## [INSTRUCTION]
Please say how many lines in the entries below hold the string "Zustimmung", with no other words.

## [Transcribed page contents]
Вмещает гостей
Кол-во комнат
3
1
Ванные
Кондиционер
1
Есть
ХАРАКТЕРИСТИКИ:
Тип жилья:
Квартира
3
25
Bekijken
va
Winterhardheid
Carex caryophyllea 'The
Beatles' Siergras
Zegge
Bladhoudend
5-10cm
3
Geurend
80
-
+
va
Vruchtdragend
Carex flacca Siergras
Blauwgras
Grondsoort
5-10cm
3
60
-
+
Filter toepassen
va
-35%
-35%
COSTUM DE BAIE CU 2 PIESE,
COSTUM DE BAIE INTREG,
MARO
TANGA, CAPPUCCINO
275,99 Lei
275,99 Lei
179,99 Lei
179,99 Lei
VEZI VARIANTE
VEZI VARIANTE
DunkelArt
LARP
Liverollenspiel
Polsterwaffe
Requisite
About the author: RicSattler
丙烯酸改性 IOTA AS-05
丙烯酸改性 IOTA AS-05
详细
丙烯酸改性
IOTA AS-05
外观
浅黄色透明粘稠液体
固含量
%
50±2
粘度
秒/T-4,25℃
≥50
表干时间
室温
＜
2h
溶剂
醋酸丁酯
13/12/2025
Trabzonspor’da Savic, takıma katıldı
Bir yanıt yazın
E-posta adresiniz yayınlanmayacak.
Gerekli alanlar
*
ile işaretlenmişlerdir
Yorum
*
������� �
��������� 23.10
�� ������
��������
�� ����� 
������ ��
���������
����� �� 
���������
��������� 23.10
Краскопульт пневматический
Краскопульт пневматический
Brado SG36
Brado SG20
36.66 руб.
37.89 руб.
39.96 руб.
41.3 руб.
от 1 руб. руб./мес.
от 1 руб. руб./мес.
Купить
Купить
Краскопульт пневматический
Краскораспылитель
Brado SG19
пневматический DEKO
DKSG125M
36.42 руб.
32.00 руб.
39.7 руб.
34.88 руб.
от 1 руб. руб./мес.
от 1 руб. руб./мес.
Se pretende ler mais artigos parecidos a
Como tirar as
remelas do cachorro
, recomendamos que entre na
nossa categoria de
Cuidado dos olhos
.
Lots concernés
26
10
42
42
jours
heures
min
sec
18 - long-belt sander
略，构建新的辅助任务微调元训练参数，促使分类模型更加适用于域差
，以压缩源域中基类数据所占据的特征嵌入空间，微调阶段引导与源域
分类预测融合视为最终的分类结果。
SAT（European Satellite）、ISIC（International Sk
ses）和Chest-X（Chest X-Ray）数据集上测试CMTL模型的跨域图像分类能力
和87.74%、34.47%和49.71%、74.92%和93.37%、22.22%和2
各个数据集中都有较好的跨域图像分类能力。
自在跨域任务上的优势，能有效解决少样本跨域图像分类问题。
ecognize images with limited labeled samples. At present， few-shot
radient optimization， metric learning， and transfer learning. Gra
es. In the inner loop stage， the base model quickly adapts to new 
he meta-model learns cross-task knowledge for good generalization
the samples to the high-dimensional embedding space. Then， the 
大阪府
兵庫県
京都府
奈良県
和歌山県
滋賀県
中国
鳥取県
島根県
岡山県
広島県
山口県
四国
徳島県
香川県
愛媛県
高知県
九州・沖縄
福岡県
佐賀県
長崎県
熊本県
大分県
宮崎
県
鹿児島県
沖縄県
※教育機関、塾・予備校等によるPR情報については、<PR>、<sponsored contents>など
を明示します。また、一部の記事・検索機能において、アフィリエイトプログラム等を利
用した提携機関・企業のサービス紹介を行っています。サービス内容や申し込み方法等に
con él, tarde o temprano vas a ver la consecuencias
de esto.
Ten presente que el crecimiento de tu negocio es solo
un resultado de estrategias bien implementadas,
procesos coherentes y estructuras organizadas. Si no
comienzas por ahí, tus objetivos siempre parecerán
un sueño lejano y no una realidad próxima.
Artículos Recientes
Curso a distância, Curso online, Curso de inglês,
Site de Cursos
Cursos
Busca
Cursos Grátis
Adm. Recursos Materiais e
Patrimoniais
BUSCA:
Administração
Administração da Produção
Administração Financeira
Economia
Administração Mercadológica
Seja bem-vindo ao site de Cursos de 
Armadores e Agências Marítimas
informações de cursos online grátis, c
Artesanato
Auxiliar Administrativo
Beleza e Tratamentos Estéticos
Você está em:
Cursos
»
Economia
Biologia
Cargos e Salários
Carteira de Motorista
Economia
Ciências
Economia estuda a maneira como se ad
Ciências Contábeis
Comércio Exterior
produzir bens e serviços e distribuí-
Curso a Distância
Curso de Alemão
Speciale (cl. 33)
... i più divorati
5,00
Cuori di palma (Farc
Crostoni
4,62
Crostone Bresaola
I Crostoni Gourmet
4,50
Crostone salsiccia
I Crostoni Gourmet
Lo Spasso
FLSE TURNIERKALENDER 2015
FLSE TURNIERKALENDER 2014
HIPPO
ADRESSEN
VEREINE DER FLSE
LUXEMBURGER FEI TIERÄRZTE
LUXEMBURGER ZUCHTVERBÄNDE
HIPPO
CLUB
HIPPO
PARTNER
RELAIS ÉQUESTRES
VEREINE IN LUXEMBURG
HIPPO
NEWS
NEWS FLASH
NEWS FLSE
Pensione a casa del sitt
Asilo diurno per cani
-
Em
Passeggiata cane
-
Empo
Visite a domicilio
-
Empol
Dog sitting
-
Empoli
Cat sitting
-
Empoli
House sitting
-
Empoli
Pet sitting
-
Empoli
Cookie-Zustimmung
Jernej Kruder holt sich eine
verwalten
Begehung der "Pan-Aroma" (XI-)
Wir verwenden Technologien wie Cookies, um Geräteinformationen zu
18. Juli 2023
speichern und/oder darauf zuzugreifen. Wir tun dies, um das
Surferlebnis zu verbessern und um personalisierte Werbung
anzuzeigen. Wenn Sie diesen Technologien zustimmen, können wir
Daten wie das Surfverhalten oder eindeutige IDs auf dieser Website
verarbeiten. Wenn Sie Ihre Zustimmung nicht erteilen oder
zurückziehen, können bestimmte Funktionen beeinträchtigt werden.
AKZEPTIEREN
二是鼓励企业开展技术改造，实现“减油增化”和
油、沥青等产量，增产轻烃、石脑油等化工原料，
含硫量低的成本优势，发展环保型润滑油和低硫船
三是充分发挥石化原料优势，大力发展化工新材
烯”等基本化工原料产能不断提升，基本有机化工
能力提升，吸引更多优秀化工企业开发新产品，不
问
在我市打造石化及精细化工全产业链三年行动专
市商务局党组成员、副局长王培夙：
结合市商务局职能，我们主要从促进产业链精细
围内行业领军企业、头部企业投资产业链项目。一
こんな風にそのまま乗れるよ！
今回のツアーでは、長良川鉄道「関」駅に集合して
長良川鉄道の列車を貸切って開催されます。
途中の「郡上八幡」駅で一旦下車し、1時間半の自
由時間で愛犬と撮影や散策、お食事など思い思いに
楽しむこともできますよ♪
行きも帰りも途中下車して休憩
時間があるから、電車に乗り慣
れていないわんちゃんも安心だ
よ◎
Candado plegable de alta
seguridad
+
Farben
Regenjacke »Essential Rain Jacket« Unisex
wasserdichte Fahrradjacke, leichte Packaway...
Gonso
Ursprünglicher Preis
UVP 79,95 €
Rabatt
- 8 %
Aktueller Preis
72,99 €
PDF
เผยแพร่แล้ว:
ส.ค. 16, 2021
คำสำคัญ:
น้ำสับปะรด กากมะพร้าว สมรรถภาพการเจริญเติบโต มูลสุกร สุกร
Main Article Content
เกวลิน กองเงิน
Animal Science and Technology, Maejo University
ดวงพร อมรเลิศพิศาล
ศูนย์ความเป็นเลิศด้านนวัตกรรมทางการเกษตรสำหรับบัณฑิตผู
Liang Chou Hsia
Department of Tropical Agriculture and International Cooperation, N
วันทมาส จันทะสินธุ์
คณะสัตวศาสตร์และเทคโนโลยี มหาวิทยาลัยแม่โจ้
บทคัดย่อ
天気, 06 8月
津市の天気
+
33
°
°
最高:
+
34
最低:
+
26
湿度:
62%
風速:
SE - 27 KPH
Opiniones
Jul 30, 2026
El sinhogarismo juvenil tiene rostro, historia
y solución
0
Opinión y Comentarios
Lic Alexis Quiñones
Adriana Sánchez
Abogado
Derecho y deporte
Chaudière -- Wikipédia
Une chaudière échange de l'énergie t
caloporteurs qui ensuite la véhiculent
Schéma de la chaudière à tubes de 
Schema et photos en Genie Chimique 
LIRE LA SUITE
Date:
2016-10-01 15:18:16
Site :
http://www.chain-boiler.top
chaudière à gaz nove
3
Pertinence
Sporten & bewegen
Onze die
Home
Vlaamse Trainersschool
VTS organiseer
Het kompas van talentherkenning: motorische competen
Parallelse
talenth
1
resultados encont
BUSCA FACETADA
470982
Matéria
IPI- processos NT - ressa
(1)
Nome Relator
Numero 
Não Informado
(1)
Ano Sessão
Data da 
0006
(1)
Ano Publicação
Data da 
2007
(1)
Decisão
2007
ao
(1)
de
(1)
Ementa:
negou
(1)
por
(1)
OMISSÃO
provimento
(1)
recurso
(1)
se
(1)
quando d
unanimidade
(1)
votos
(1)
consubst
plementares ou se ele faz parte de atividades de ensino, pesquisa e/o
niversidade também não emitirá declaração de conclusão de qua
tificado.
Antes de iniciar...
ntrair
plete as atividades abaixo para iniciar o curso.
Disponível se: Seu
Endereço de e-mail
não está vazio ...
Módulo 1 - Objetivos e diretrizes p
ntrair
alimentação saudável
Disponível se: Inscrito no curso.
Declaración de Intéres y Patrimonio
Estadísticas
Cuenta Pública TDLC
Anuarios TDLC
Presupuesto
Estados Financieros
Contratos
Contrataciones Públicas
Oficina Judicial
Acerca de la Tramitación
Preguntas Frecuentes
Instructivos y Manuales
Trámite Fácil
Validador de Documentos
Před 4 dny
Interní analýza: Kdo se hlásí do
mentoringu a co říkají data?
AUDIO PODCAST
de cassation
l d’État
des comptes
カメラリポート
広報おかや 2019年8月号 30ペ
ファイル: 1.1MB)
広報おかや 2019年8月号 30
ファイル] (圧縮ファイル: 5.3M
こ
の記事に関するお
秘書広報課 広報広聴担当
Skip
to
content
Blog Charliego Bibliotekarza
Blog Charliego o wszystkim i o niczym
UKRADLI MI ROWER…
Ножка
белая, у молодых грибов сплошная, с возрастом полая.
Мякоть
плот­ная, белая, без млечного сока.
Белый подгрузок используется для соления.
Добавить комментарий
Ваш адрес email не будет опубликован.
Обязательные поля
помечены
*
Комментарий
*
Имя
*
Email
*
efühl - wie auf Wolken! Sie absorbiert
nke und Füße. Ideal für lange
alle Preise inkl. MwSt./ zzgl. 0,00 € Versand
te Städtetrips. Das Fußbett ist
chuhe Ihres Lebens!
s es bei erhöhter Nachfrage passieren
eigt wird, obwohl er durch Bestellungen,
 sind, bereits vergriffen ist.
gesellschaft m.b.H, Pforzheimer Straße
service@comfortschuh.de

## [EXPECTED ANSWER]
2